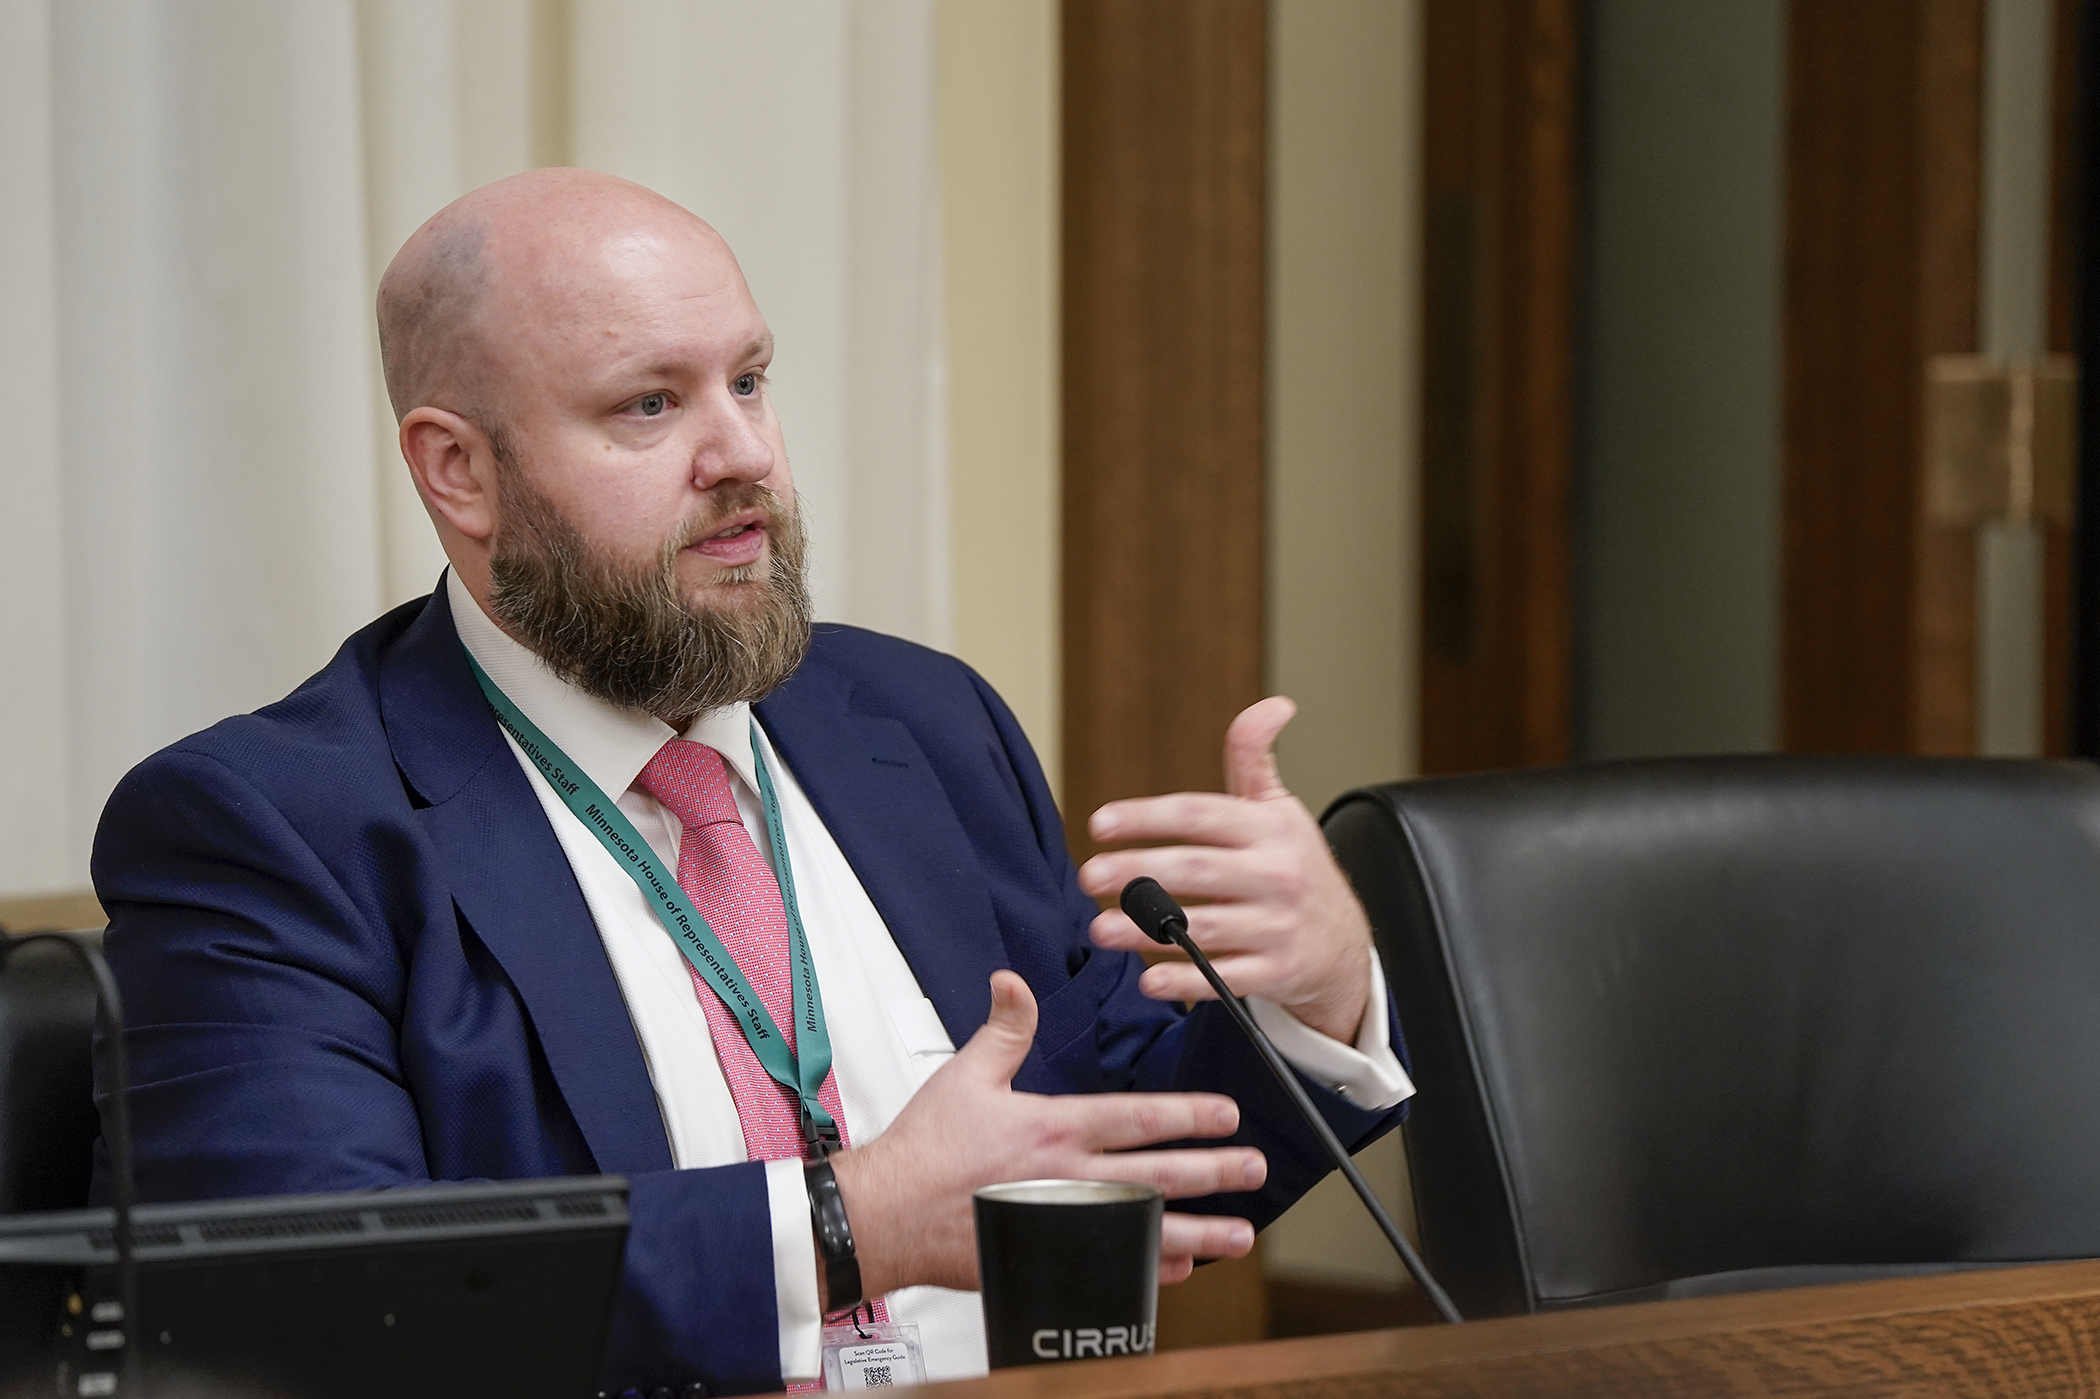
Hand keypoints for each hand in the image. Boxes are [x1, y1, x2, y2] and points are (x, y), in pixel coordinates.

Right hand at [828, 971, 1263, 1298]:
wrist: (887, 1216)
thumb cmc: (924, 1150)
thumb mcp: (965, 1074)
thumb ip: (1003, 1029)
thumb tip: (1013, 981)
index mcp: (1054, 1128)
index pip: (1139, 1118)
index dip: (1190, 1115)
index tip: (1227, 1115)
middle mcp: (1066, 1178)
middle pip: (1158, 1176)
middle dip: (1214, 1172)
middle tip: (1253, 1170)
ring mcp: (1061, 1224)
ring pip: (1145, 1229)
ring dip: (1199, 1232)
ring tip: (1239, 1234)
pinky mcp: (1045, 1258)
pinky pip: (1110, 1267)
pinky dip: (1148, 1269)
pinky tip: (1179, 1266)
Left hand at [1078, 696, 1373, 1043]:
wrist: (1346, 945)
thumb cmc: (1298, 868)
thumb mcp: (1281, 810)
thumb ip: (1256, 759)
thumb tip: (1274, 705)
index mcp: (1268, 830)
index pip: (1200, 815)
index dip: (1148, 816)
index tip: (1100, 822)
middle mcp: (1274, 876)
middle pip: (1196, 870)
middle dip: (1138, 872)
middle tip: (1088, 876)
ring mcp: (1276, 927)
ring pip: (1204, 928)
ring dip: (1147, 930)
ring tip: (1100, 929)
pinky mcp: (1275, 972)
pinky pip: (1224, 978)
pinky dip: (1186, 980)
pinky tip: (1148, 978)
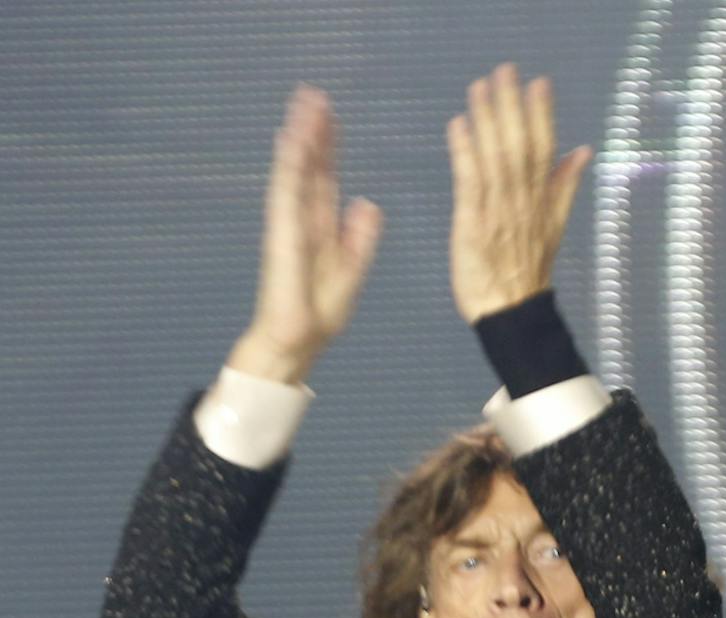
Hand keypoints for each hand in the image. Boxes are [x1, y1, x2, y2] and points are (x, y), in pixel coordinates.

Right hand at [228, 86, 382, 384]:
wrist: (298, 340)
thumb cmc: (319, 312)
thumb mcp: (352, 269)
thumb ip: (360, 237)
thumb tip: (369, 203)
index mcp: (322, 226)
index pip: (326, 177)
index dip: (330, 147)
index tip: (332, 116)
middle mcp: (303, 218)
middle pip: (310, 166)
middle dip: (313, 131)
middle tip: (314, 94)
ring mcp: (289, 222)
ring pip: (296, 170)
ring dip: (300, 137)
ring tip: (304, 104)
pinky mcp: (281, 233)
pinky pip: (286, 192)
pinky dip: (290, 165)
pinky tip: (294, 139)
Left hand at [446, 63, 591, 323]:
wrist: (512, 313)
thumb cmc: (525, 270)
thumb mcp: (554, 226)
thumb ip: (565, 185)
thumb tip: (584, 151)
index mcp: (542, 201)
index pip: (544, 150)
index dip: (542, 116)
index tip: (540, 82)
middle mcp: (523, 203)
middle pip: (520, 148)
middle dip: (513, 107)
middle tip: (506, 70)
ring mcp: (498, 213)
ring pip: (496, 160)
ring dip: (488, 121)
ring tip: (480, 86)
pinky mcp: (473, 224)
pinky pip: (470, 184)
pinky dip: (464, 154)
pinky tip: (459, 125)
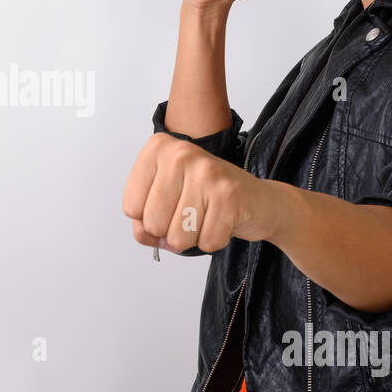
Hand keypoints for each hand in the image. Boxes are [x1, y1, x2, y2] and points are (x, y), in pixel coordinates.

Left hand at [122, 133, 274, 253]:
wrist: (261, 200)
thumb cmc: (208, 199)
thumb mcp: (166, 202)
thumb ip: (143, 221)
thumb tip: (145, 235)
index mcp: (158, 149)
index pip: (131, 207)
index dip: (148, 219)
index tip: (171, 205)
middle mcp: (180, 154)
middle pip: (152, 224)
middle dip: (171, 232)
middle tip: (192, 215)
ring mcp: (206, 173)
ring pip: (177, 237)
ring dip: (193, 239)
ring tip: (207, 217)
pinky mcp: (229, 195)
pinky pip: (206, 242)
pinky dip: (214, 241)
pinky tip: (223, 222)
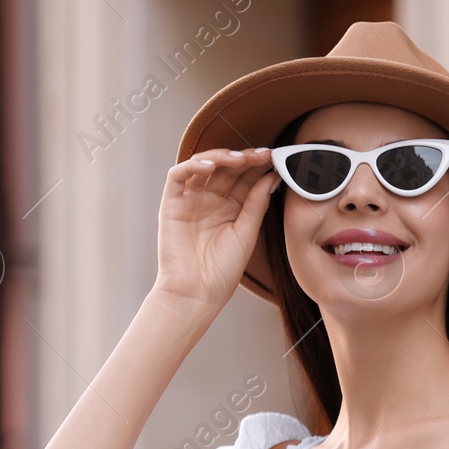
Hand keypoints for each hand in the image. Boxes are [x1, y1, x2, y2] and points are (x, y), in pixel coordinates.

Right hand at [153, 147, 278, 314]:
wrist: (197, 293)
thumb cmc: (223, 270)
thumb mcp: (247, 232)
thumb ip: (256, 203)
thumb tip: (272, 176)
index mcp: (231, 207)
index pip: (245, 178)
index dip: (259, 166)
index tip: (276, 158)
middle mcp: (211, 200)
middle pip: (227, 169)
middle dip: (245, 158)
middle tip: (262, 154)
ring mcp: (191, 200)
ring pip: (203, 165)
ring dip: (221, 157)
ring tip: (240, 159)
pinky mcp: (172, 204)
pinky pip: (178, 176)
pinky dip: (193, 165)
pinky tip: (211, 166)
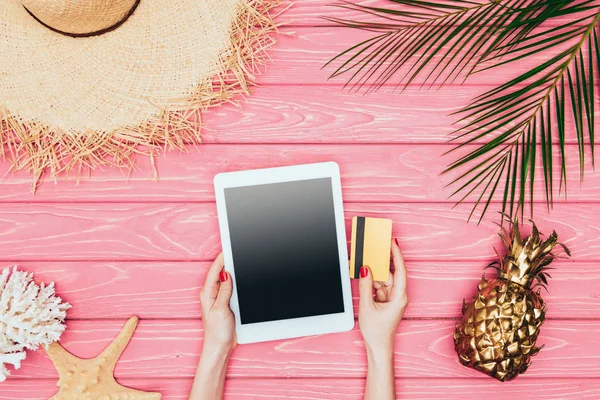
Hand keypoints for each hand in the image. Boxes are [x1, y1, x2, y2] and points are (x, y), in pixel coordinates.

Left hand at [199, 253, 235, 353]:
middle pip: (220, 272)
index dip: (222, 259)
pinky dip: (236, 281)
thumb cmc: (217, 332)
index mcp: (207, 293)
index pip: (215, 271)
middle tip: (236, 251)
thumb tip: (226, 274)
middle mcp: (212, 293)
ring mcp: (219, 298)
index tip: (229, 249)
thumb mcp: (221, 309)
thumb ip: (224, 291)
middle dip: (228, 261)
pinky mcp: (226, 303)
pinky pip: (231, 288)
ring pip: (227, 280)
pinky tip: (241, 278)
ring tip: (239, 260)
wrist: (219, 347)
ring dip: (233, 271)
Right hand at [358, 238, 408, 354]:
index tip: (392, 242)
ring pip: (382, 279)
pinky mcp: (386, 300)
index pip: (400, 271)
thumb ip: (365, 286)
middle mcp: (398, 296)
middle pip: (389, 273)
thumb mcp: (367, 307)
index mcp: (399, 297)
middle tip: (372, 250)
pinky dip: (370, 282)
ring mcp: (392, 298)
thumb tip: (365, 269)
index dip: (397, 255)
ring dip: (372, 274)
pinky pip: (378, 286)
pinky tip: (362, 277)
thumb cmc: (377, 332)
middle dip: (379, 264)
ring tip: (361, 265)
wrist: (378, 348)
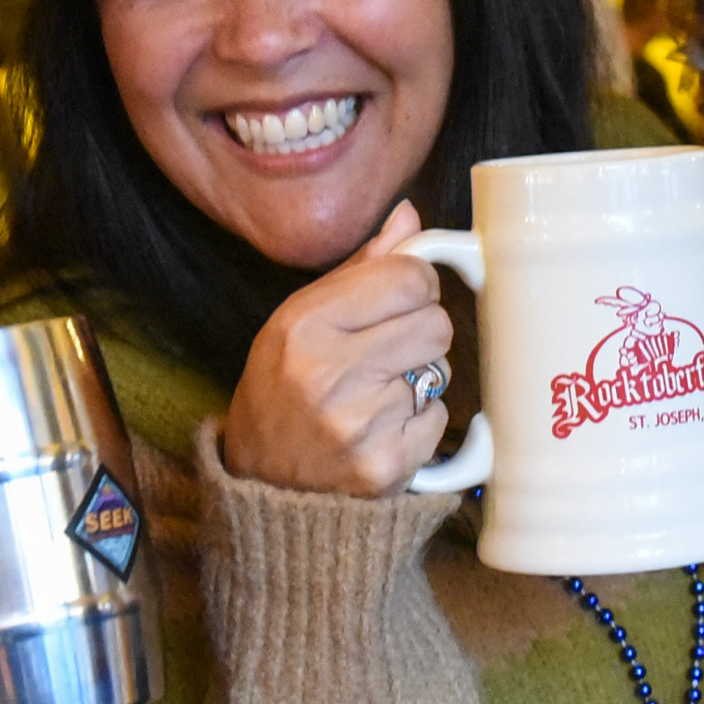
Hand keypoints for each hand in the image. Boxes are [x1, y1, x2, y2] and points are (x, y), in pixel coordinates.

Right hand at [223, 200, 455, 496]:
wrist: (262, 486)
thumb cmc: (282, 390)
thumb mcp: (299, 320)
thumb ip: (360, 269)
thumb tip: (410, 217)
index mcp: (304, 325)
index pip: (409, 277)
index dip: (414, 285)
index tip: (400, 299)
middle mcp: (328, 372)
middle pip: (436, 323)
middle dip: (422, 331)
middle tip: (389, 350)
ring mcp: (358, 424)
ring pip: (440, 371)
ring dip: (419, 378)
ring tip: (375, 393)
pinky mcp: (385, 466)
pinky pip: (439, 420)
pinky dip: (419, 422)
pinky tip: (381, 428)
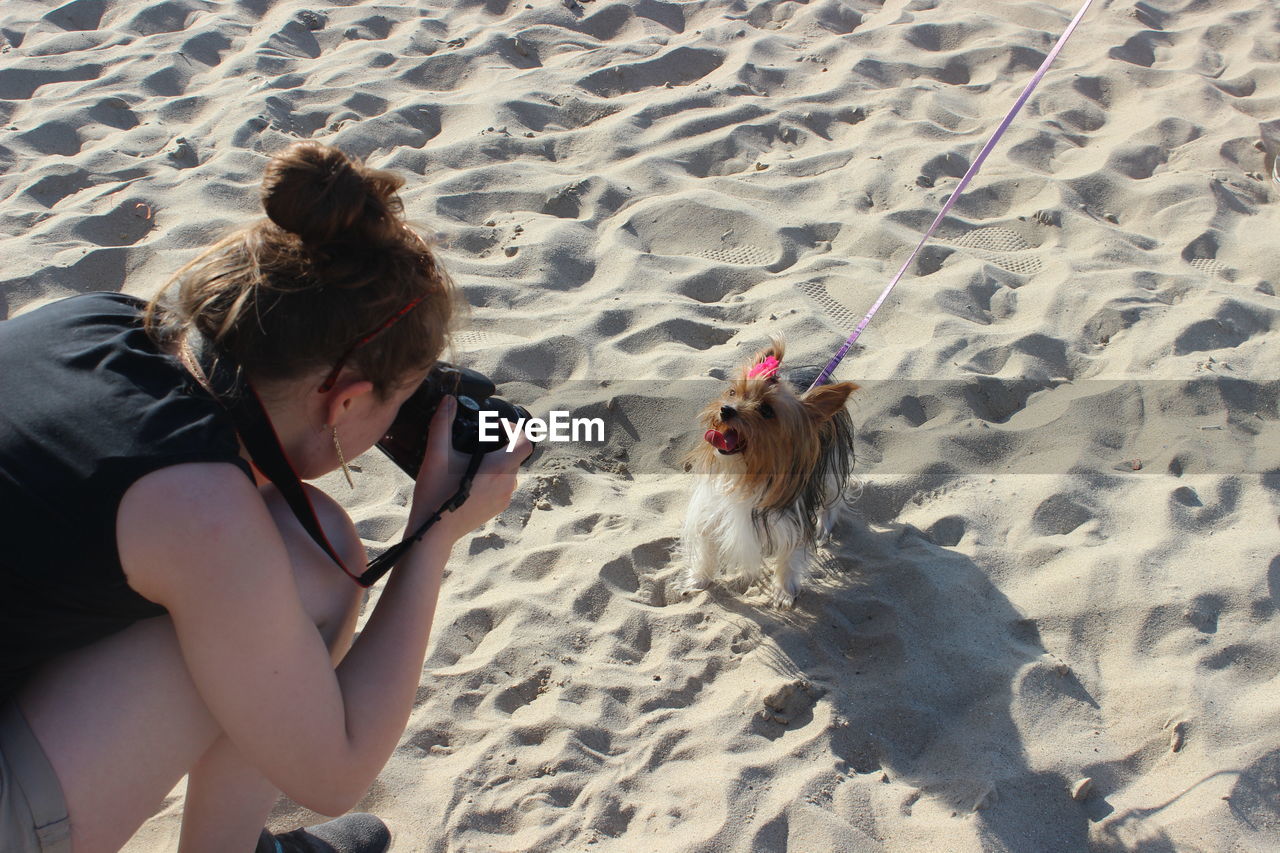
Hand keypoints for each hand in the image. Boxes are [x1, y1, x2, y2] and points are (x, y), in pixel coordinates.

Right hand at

■ ■ ■ ■ ■ ■ ■

BRIEF |
From the records above, give again only the part that opens with the line containing "middle dip: (171, 232)" and closes with the line containing "wrist: (378, 348)". Keep both ends but drop the pictures.

ANSWER BELOW |
middle dip: (171, 232)
middle tip: (192, 215)
ring mcp: (206, 173)
ring pip: (177, 237)
ring dip: (193, 239)
ring tip: (207, 217)
pinky mcp: (229, 195)
pinky pip: (206, 242)
pinky dip: (214, 241)
pinky tip: (223, 222)
Hand keypoints for each hand in the image. Boxes are [x1, y1, x2, y2] and points are (x, y), in pixel coordinates.

Right hand at [153, 147, 278, 314]:
wrist: (197, 293)
thumb cmc: (223, 270)
thumb mcp: (247, 232)
thumb ip: (256, 203)
thumb tip: (272, 176)
index mcp: (231, 207)
index pip: (245, 178)
index dip: (259, 166)
index tip: (276, 158)
middle mcp: (211, 200)
middle pip: (227, 169)
middle dip: (245, 158)
middle tip: (262, 154)
ring mcp: (191, 200)
ring pip: (203, 165)
ring dip: (221, 157)
ring tip: (240, 159)
pinky mcp: (172, 204)
pinky pip: (178, 176)
pinky dip: (193, 165)
pinky tip: (211, 166)
Hand keypoints for each hand in the image. Boxes are [x1, y1, x2, y2] and points are (x, y), in pixel coordinates.

Left hand at [199, 253, 235, 353]:
middle pip: (220, 272)
index dip: (222, 259)
pinky dip: (236, 281)
thumb cmc: (217, 332)
index mcp: (207, 293)
index pip: (215, 271)
middle tip: (236, 251)
thumb tip: (226, 274)
middle mcp: (212, 293)
ring mcp: (219, 298)
index tip: (229, 249)
thumb mcp: (221, 309)
thumb ip: (224, 291)
middle dip: (228, 261)
pinky mcp: (226, 303)
pinky pip: (231, 288)
ring pip: (227, 280)
pinky tip: (241, 278)
ring tip: (239, 260)
wrist: (219, 347)
ring dip: (233, 271)
Right hand at [358, 238, 408, 354]:
index tip: (392, 242)
ring pip: (382, 279)
pinky mcp: (386, 300)
index pip: (400, 271)
thumb ip: (365, 286)
middle mcp: (398, 296)
middle pip: (389, 273)
thumb mcp: (367, 307)
index mcp: (399, 297)
middle tip: (372, 250)
pinky dip: (370, 282)
ring mcp: (392, 298)
thumb tip: (365, 269)
index dip: (397, 255)
ring dip: (372, 274)
pinky pip: (378, 286)
pinky tip: (362, 277)
thumb cmc: (377, 332)
middle dip: (379, 264)
ring tip: (361, 265)
wrist: (378, 348)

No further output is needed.